─── Record excerpts ───

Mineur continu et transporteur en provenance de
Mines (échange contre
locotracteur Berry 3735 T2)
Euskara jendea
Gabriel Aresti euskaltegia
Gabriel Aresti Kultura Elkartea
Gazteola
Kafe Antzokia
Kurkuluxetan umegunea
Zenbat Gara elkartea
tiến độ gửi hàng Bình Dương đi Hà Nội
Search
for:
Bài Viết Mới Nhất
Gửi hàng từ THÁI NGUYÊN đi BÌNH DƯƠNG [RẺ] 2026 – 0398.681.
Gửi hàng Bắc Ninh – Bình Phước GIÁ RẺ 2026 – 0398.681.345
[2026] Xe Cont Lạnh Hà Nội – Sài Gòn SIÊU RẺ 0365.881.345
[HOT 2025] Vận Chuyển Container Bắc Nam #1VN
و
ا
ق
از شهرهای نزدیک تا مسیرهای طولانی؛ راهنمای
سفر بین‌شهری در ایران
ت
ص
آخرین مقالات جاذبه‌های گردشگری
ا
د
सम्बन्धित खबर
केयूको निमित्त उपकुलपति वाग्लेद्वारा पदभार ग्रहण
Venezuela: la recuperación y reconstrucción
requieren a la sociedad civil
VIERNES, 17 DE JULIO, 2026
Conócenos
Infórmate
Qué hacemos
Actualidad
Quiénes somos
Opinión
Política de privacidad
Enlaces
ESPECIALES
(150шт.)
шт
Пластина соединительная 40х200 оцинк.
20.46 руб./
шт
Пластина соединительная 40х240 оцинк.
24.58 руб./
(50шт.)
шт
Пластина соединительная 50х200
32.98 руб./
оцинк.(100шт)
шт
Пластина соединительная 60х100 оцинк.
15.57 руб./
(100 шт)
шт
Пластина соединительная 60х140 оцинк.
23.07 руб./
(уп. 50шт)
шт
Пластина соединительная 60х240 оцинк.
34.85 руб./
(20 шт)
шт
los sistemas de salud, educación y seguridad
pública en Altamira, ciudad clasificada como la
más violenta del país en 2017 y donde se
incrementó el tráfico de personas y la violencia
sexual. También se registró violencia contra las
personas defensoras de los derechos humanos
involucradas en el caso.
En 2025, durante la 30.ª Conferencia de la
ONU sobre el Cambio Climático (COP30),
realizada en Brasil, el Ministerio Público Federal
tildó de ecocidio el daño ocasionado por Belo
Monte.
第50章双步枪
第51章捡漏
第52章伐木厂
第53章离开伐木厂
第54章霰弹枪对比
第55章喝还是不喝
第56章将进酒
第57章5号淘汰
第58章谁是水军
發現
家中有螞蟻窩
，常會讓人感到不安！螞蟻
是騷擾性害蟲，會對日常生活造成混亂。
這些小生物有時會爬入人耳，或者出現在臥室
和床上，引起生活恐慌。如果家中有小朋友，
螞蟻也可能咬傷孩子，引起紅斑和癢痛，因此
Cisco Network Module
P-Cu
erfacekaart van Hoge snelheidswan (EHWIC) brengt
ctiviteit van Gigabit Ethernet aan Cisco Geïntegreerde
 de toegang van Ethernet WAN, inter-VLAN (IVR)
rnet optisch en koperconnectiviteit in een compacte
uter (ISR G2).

───

◆ **Directions for this task**: Render every line of the records above as a JSON list of strings, one string per line, leaving out blank lines.

◆ **Output**:
[
  "Mineur continu et transporteur en provenance de",
  "Mines (échange contre",
  "locotracteur Berry 3735 T2)",
  "Euskara jendea",
  "Gabriel Aresti euskaltegia",
  "Gabriel Aresti Kultura Elkartea",
  "Gazteola",
  "Kafe Antzokia",
  "Kurkuluxetan umegunea",
  "Zenbat Gara elkartea",
  "tiến độ gửi hàng Bình Dương đi Hà Nội",
  "Search",
  "for:",
  "Bài Viết Mới Nhất",
  "Gửi hàng từ THÁI NGUYÊN đi BÌNH DƯƠNG [RẺ] 2026 – 0398.681.",
  "Gửi hàng Bắc Ninh – Bình Phước GIÁ RẺ 2026 – 0398.681.345",
  "[2026] Xe Cont Lạnh Hà Nội – Sài Gòn SIÊU RẺ 0365.881.345",
  "[HOT 2025] Vận Chuyển Container Bắc Nam #1VN",
  "و",
  "ا",
  "ق",
  "از شهرهای نزدیک تا مسیرهای طولانی؛ راهنمای",
  "سفر بین‌شهری در ایران",
  "ت",
  "ص",
  "آخرین مقالات جاذبه‌های گردشگری",
  "ا",
  "د",
  "सम्बन्धित खबर",
  "केयूको निमित्त उपकुलपति वाग्लेद्वारा पदभार ग्रहण",
  "Venezuela: la recuperación y reconstrucción",
  "requieren a la sociedad civil",
  "VIERNES, 17 DE JULIO, 2026",
  "Conócenos",
  "Infórmate",
  "Qué hacemos",
  "Actualidad",
  "Quiénes somos",
  "Opinión",
  "Política de privacidad",
  "Enlaces",
  "ESPECIALES",
  "(150шт.)",
  "шт",
  "Пластина соединительная 40х200 оцинк.",
  "20.46 руб./",
  "шт",
  "Пластина соединительная 40х240 оцинк.",
  "24.58 руб./",
  "(50шт.)",
  "шт",
  "Пластина соединительная 50х200",
  "32.98 руб./",
  "оцинк.(100шт)",
  "шт",
  "Пластина соединительная 60х100 оцинк.",
  "15.57 руб./",
  "(100 шт)",
  "шт",
  "Пластина соединительная 60х140 оцинк.",
  "23.07 руб./",
  "(уп. 50шт)",
  "шт",
  "Пластина соединительная 60х240 оцинк.",
  "34.85 руб./",
  "(20 шт)",
  "шт",
  "los sistemas de salud, educación y seguridad",
  "pública en Altamira, ciudad clasificada como la",
  "más violenta del país en 2017 y donde se",
  "incrementó el tráfico de personas y la violencia",
  "sexual. También se registró violencia contra las",
  "personas defensoras de los derechos humanos",
  "involucradas en el caso.",
  "En 2025, durante la 30.ª Conferencia de la",
  "ONU sobre el Cambio Climático (COP30),",
  "realizada en Brasil, el Ministerio Público Federal",
  "tildó de ecocidio el daño ocasionado por Belo",
  "Monte.",
  "第50章双步枪",
  "第51章捡漏",
  "第52章伐木厂",
  "第53章离开伐木厂",
  "第54章霰弹枪对比",
  "第55章喝还是不喝",
  "第56章将进酒",
  "第57章5号淘汰",
  "第58章谁是水军",
  "發現",
  "家中有螞蟻窩",
  "，常會讓人感到不安！螞蟻",
  "是騷擾性害蟲，會對日常生活造成混亂。",
  "這些小生物有時會爬入人耳，或者出現在臥室",
  "和床上，引起生活恐慌。如果家中有小朋友，",
  "螞蟻也可能咬傷孩子，引起紅斑和癢痛，因此",
  "Cisco Network Module",
  "P-Cu",
  "erfacekaart van Hoge snelheidswan (EHWIC) brengt",
  "ctiviteit van Gigabit Ethernet aan Cisco Geïntegreerde",
  " de toegang van Ethernet WAN, inter-VLAN (IVR)",
  "rnet optisch en koperconnectiviteit in een compacte",
  "uter (ISR G2)."
]